* _WHAT THE TASK ASKS_
Among the entries that follow, some lines contain the word "filter". Show all of them.

* _RECORDED DATA_
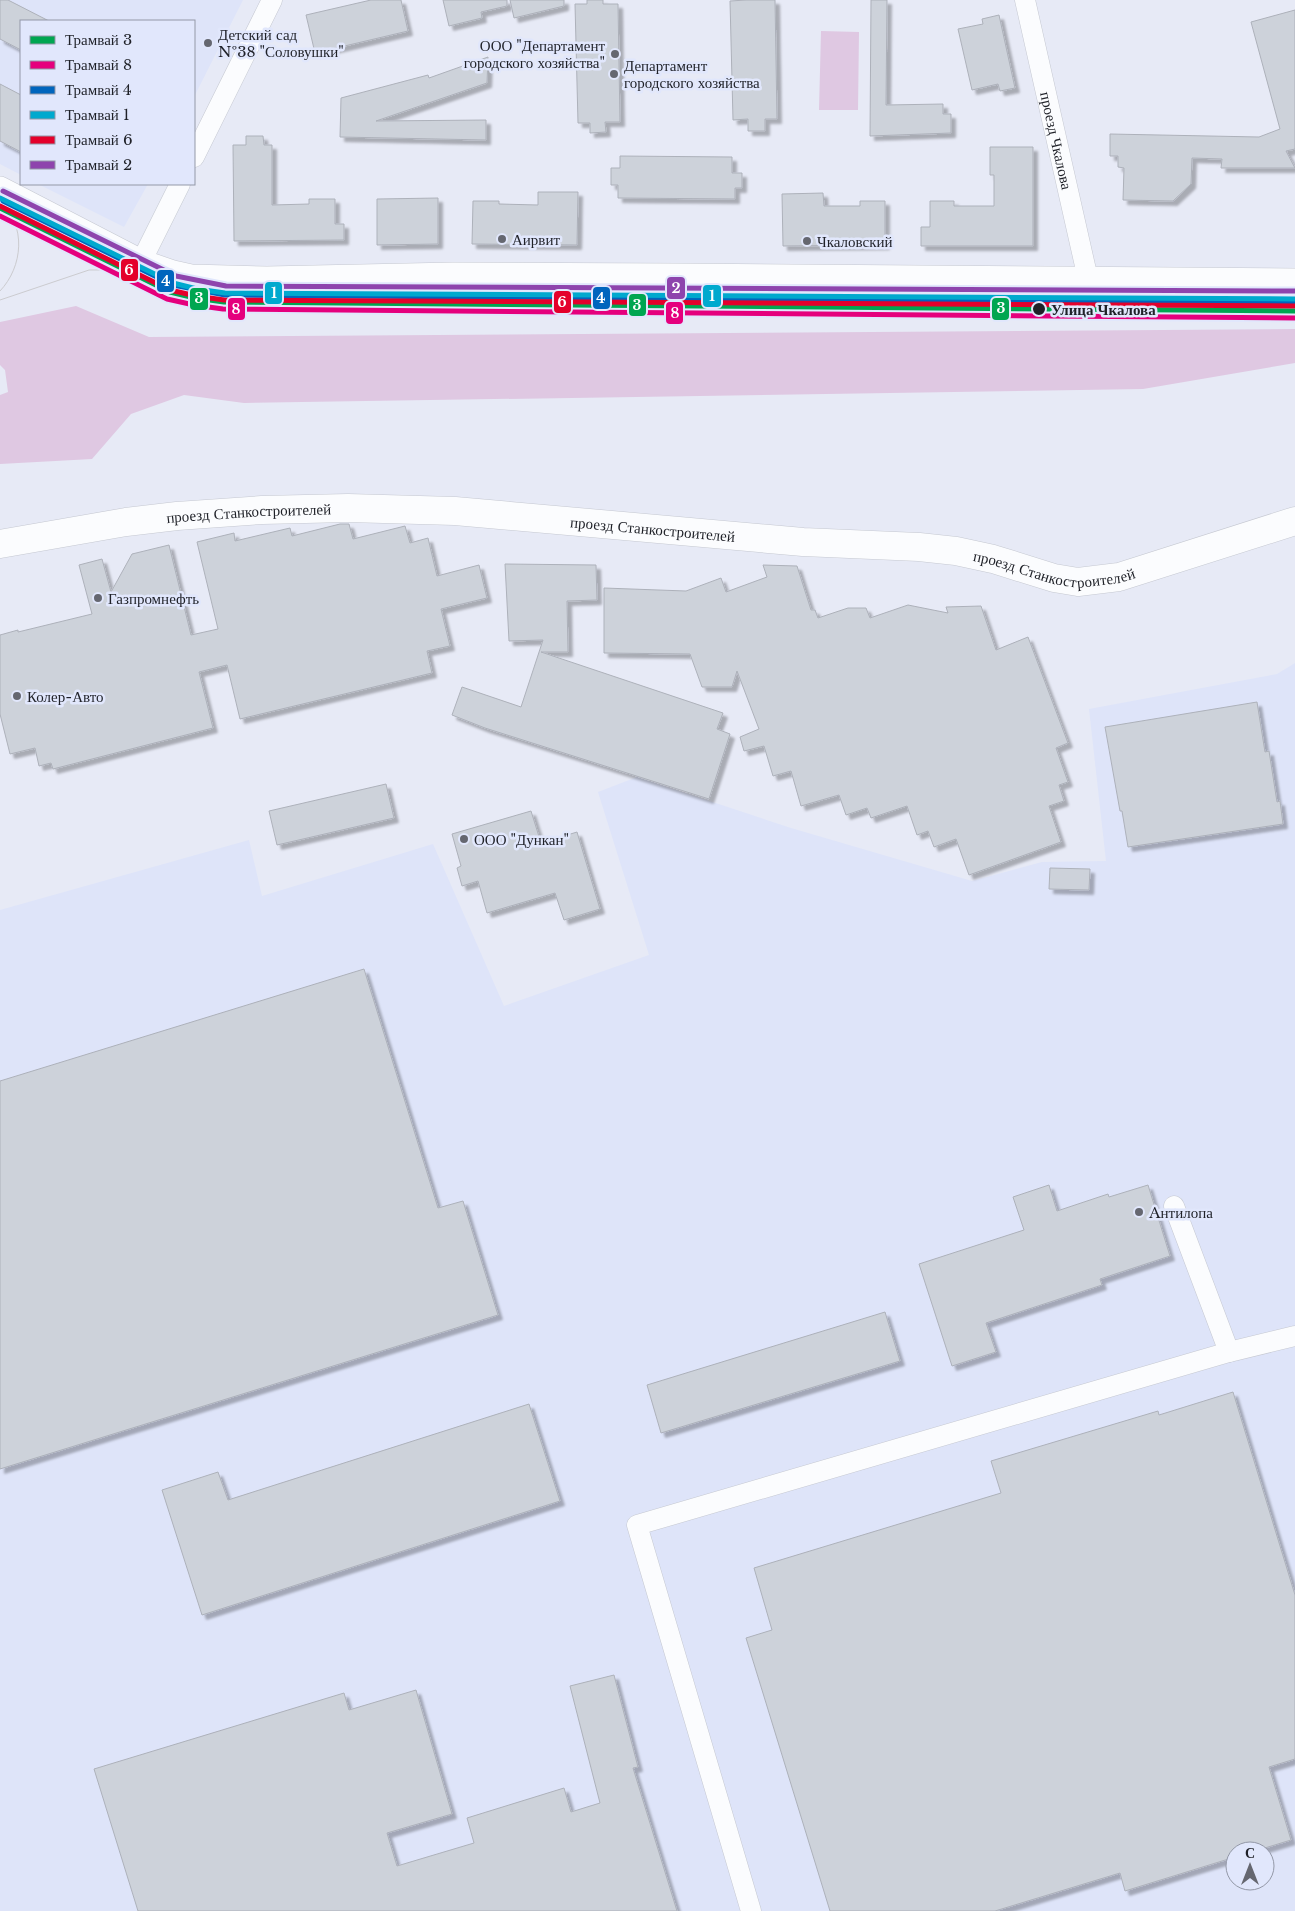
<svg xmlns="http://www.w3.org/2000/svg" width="1295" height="1911" font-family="'Libre Baskerville',serif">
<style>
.built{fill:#dee4f9;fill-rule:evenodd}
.green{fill:#dfc8e2}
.building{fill:#cdd2da;stroke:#adb1ba;filter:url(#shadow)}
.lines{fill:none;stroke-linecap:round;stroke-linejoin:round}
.minor-casing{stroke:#c5c8d1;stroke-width:21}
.tertiary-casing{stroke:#c5c8d1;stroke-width:26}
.secondary-casing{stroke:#c5c8d1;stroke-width:29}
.minor{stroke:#fbfcfe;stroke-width:20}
.tertiary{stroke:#fbfcfe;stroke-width:25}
.secondary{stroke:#fbfcfe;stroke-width:28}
.tram{stroke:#cbcbcf;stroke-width:1}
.tram-1-casing{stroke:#e1e7fc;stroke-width:9}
.tram-2-casing{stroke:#e1e7fc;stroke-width:9}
.tram-3-casing{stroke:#e1e7fc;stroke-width:9}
.tram-4-casing{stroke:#e1e7fc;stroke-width:9}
.tram-5-casing{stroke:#e1e7fc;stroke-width:9}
.tram-6-casing{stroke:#e1e7fc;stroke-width:9}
.tram-1{stroke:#00a651;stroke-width:5}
.tram-2{stroke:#e5007d;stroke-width:5}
.tram-3{stroke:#0065bd;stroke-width:5}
.tram-4{stroke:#00a9ce;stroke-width:5}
.tram-5{stroke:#e4002b;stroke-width:5}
.tram-6{stroke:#8e44ad;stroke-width:5}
.poi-dot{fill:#656770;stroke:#e1e7fc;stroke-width:2}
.stop-dot{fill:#1f2128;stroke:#e1e7fc;stroke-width:2}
.labels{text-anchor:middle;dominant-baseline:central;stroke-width:5;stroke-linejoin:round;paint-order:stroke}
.poi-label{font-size:15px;fill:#1f2128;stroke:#e1e7fc;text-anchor:start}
.street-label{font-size:15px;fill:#1f2128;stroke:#e1e7fc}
.stop-label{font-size:15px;font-weight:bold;fill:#1f2128;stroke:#e1e7fc;text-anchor:start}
.line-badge{stroke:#e1e7fc;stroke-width:2}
.badge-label{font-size:14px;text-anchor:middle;font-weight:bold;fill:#fff}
</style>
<defs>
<filter id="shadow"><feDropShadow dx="4.5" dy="4.5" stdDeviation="1" flood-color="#0004"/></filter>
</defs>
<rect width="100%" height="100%" fill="#e7eaf6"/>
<!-- built -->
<path class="built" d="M0,0H243L194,97V21H21V175L0,164Z
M38,184H148L124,227Z
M1295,663V1911H0V910L249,840L262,896L433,844L504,1006L649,955L598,792L637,777L791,828L972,881L1042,862L1106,861L1089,709L1277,674ZM1235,1851H1265V1881H1235Z"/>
<!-- green -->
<path class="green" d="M821,31L859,32L858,110H819Z
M76,306L149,337L1295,329V363L1143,389L244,403L184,395L131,414L92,459L0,464V395L8,392L5,370L0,365V322Z"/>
<!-- building -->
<path class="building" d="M0,0H8L49,21H21V50L0,39Z
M371,0H401L408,31L315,53L306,15Z
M443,0H507V6L481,12L482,18L449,26Z
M510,0H564V6L514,18Z
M587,0H603V4H618L620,122H605L606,132L590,133V123H578L575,4H587Z
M746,0H775L777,119H765V131H748V119L733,120L730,1Z
M871,0H887L886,105L943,104V114H951V133L870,136Z
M1295,10V149L1286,151L1295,168H1221L1222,159L1192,158L1191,184L1173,201L1123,200L1124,168L1118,167V156H1110V134L1259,137L1280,129L1251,22Z
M999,15L1015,88L1000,91L998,84L972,90L958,29L983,24L982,19Z
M488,57L487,83L376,121L486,120V140L340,137L341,98L428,75L429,78Z
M0,84L21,95V152L0,141Z
M246,136H263L264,145H272V205L309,204V199H335V224H344V240L234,241L233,145H246Z
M990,147H1033V246H921V227H930V201H954V206H994V175H990Z
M620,156L732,157V173H742V188H735V199L618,198V185H611V168H620Z
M538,192H578L577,245L472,244L473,201H499V204L538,205Z
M823,193L824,206H860V201H885V245L783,246L782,194Z
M438,198V244L377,245V199Z
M340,524H349L353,539L405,526L410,543L428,538L437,576L479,565L487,598L441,609L450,646L427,651L432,673L240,719L227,665L199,672L213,728L53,769L51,763L39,766L35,748L10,754L0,714V635L18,630V632L92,614L79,565L102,559L111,592L132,554L169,545L191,635L218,629L197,542L234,533L235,541L290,528L292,536Z
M505,564L596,565L597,600L567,601L568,652H541L723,713L717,729L730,734L709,799L485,728L452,715L462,687L521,707L543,640L509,641Z
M763,565L797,566L811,610H815L818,618L848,608H866L870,618L908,605L948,613L946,607L981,606L996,650L1028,637L1068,743L1056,748L1068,782L1059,785L1064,801L1049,806L1061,842L969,875L956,839L934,847L928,831L917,835L907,806L871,818L867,808L846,815L839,795L801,806L791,771L773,776L764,746L744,751L740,737L759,729L737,671L732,687H702L690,654L604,653V588L686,591L721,578L726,592L767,577Z
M1257,702L1265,752L1269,751L1277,802L1280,801L1283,824L1128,847L1122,811H1120L1105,727Z
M386,784L394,818L277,845L269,811Z
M531,811L541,843L577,832L600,909L564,920L555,893L487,913L478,881L462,886L457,868L461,866L452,834Z
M1050,868L1090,869L1089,890L1049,889Z
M364,969L438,1208L463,1201L498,1315L0,1469V1081Z
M1049,1185L1057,1211L1108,1194L1109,1197L1148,1185L1170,1256L1100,1279L1102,1285L986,1323L996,1352L952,1366L919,1264L1024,1230L1013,1197Z
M885,1312L900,1361L661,1433L647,1385Z
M1233,1392L1295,1595V1759L1269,1767L1291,1840L1255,1851H1235V1857L1125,1891L1120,1873L995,1911H830L746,1638L772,1630L754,1568L1001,1493L991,1461L1158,1411L1159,1415Z
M529,1404L560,1501L202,1615L162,1490L218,1472L228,1500Z
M614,1675L638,1767L633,1768L677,1911H138L94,1769L344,1693L349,1710L416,1690L452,1814L387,1833L397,1866L474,1843L467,1818L564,1788L571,1812L600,1803L570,1686Z"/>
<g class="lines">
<defs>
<g id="minor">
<path id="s1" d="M1025,0L1088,279"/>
<path d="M194,157L272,0"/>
<path d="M141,262L180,184"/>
<path d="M1174,1206L1229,1352"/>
<path d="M751,1911L637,1525L1229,1352L1295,1336"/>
</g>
<path id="tertiary" d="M0,189L141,262L173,273L191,277L267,279L453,275L677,276L1295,281"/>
<g id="secondary">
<path id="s2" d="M0,544L126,522L177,516L262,510L348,508L455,511L803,542L919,547L956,551L993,559L1054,578L1078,582L1119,577L1295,521"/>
</g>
</defs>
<!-- minor casing -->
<use href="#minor" class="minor-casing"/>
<!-- tertiary casing -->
<use href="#tertiary" class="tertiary-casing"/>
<!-- secondary casing -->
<use href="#secondary" class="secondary-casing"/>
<!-- minor -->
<use href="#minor" class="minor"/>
<!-- tertiary -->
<use href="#tertiary" class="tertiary"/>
<!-- secondary -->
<use href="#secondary" class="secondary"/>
<!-- tram -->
<path class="tram" d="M0,202C27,225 23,267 0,291
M0,300L89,270H109L130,273"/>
<defs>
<path id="tram-1" d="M0,208L170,292L195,298L224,302L1295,311"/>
<path id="tram-2" d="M0,216L167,299L194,305L223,309L1295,318"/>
<path id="tram-3" d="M3,201L173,285L225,295L1295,303"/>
<path id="tram-4" d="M0,198L173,283L197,289L225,293L1295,299"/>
<path id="tram-5" d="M0,206L170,290L196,296L224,300L1295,306"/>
<path id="tram-6" d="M3,191L176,276L226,286L1295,291"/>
</defs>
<!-- tram-1 casing -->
<use href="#tram-1" class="tram-1-casing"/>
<!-- tram-2 casing -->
<use href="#tram-2" class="tram-2-casing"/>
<!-- tram-3 casing -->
<use href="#tram-3" class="tram-3-casing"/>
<!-- tram-4 casing -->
<use href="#tram-4" class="tram-4-casing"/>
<!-- tram-5 casing -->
<use href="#tram-5" class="tram-5-casing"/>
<!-- tram-6 casing -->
<use href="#tram-6" class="tram-6-casing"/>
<!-- tram-1 -->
<use href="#tram-1" class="tram-1"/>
<!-- tram-2 -->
<use href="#tram-2" class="tram-2"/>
<!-- tram-3 -->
<use href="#tram-3" class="tram-3"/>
<!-- tram-4 -->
<use href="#tram-4" class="tram-4"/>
<!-- tram-5 -->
<use href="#tram-5" class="tram-5"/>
<!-- tram-6 -->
<use href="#tram-6" class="tram-6"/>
</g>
<!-- markers -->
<g class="poi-dot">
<circle cx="208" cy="43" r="5"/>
<circle cx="615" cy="54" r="5"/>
<circle cx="614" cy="74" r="5"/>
<circle cx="502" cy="239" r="5"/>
<circle cx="807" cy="241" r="5"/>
<circle cx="98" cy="598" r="5"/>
<circle cx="17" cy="696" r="5"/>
<circle cx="464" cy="839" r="5"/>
<circle cx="1139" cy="1212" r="5"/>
</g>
<circle class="stop-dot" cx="1039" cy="309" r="7"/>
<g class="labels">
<!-- poi labels -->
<g class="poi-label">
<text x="218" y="34">Детский сад<tspan x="218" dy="17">№38 "Соловушки"</tspan></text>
<text x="605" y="45" text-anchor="end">ООО "Департамент<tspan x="605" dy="17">городского хозяйства"</tspan></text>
<text x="624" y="65">Департамент<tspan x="624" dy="17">городского хозяйства</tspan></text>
<text x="512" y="239">Аирвит</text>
<text x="817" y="241">Чкаловский</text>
<text x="108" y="598">Газпромнефть</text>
<text x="27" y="696">Колер-Авто</text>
<text x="474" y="839">ООО "Дункан"</text>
<text x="1149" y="1212">Aнтилопа</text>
</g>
<!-- street labels -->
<g class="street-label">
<text stroke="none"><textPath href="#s1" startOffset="144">проезд Чкалова</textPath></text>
<text stroke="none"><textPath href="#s2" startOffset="251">проезд Станкостроителей</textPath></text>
<text stroke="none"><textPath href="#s2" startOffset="656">проезд Станкостроителей</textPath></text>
<text stroke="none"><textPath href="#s2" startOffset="1061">проезд Станкостроителей</textPath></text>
</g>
<!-- stop labels -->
<g class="stop-label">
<text x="1051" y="309">Улица Чкалова</text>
</g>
</g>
<g class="line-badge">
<rect x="120" y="258" width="19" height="24" rx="5" fill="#e4002b"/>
<rect x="156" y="269" width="19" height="24" rx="5" fill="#0065bd"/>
<rect x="666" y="276" width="20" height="24" rx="5" fill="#8e44ad"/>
<rect x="264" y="281" width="19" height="24" rx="5" fill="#00a9ce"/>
<rect x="702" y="284" width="20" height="24" rx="5" fill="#00a9ce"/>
<rect x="592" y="286" width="19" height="24" rx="5" fill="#0065bd"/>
<rect x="189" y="287" width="20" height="24" rx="5" fill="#00a651"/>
<rect x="553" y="290" width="19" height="24" rx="5" fill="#e4002b"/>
<rect x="628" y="293" width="19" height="24" rx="5" fill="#00a651"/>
<rect x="991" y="297" width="19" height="24" rx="5" fill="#00a651"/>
<rect x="227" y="297" width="19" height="24" rx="5" fill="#e5007d"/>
<rect x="665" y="301" width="19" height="24" rx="5" fill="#e5007d"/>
</g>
<g class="badge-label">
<text x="129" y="275">6</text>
<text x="166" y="286">4</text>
<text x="676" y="293">2</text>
<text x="274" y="298">1</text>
<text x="712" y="301">1</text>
<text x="601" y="303">4</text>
<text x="199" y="303">3</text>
<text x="562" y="307">6</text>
<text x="637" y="310">3</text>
<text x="1001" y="313">3</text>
<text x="236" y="314">8</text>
<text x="675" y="318">8</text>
</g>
<!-- legend -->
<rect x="20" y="20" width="175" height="165" fill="#e1e7fc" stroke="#9398a7"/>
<rect x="30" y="36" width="25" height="8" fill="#00a651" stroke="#9398a7"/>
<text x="65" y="45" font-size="15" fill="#1f2128">Трамвай 3</text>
<rect x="30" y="61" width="25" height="8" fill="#e5007d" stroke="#9398a7"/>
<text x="65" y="70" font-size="15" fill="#1f2128">Трамвай 8</text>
<rect x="30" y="86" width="25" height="8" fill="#0065bd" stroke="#9398a7"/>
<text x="65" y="95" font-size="15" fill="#1f2128">Трамвай 4</text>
<rect x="30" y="111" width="25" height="8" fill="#00a9ce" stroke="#9398a7"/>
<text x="65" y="120" font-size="15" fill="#1f2128">Трамвай 1</text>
<rect x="30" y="136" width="25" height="8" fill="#e4002b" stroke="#9398a7"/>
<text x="65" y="145" font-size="15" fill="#1f2128">Трамвай 6</text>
<rect x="30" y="161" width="25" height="8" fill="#8e44ad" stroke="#9398a7"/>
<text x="65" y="170" font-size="15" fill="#1f2128">Трамвай 2</text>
<!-- north arrow -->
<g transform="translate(1250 1866)"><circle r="24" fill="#e1e7fc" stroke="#9398a7"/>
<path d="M0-4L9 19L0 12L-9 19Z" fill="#656770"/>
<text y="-8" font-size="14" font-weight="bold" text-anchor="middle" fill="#1f2128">С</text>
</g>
</svg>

* _RESULT BELOW_
.building{fill:#cdd2da;stroke:#adb1ba;filter:url(#shadow)}
<filter id="shadow"><feDropShadow dx="4.5" dy="4.5" stdDeviation="1" flood-color="#0004"/></filter>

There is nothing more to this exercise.